## Requirement 1:
Rewrite the DeepSeek Math V2 article, everything from "DeepSeek Releases DeepSeek" down to "use and fine-tune.", swapping "prestigious" for "renowned".
## Requirement 2:
Answer these questions from the DeepSeek Math V2 article:
(a) Which earlier DeepSeek models first put China's AI capabilities in focus?
(b) Besides DeepSeek, which two companies have developed models that can win gold at the International Math Olympiad?
(c) Which two competitions does the article say recent models came to saturate within a year?

## Source text:
--- START ---

DeepSeek Releases DeepSeek Math V2, An Open Model That Delivers Gold-Medal Performance At The International Math Olympiad

DeepSeek had been somewhat under the radar since releasing its V3 and R1 models that first put China’s AI capabilities in focus, but it’s now back with another impressive model release.

The Chinese AI lab has unveiled DeepSeek Math V2, an open-source large language model that achieved gold-medal-level performance at the International Math Olympiad 2025. The release is particularly significant because while OpenAI and Google have also developed models capable of winning gold at the prestigious mathematics competition, those systems remain proprietary and closed-source. In contrast, DeepSeek’s model is open, with its weights available for anyone to use and fine-tune.

Beyond Answer Accuracy: A New Approach to Mathematical Reasoning

DeepSeek Math V2 represents a departure from the dominant paradigm in AI mathematical reasoning. While recent models have made remarkable progress by using reinforcement learning to reward correct final answers—improving from poor performance to saturating competitions like AIME and HMMT in just one year—DeepSeek argues this approach has fundamental limitations.

--- END ---

## Source material:

--- START ---

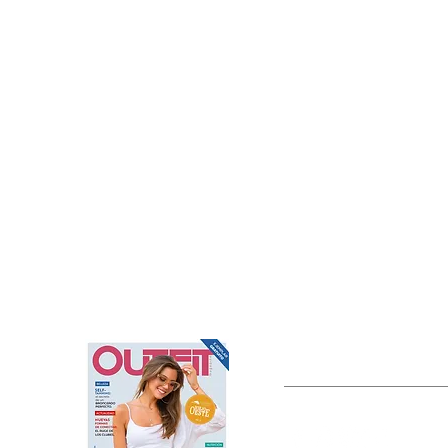
OUTFIT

--- END ---

## Answer space 1:
DeepSeek Releases DeepSeek Math V2, An Open Model That Delivers Gold-Medal Performance At The International Math Olympiad

DeepSeek had been somewhat under the radar since releasing its V3 and R1 models that first put China’s AI capabilities in focus, but it’s now back with another impressive model release.

The Chinese AI lab has unveiled DeepSeek Math V2, an open-source large language model that achieved gold-medal-level performance at the International Math Olympiad 2025. The release is particularly significant because while OpenAI and Google have also developed models capable of winning gold at the renowned mathematics competition, those systems remain proprietary and closed-source. In contrast, DeepSeek’s model is open, with its weights available for anyone to use and fine-tune.

## Answer space 2:
(a) V3 and R1
(b) OpenAI and Google
(c) AIME and HMMT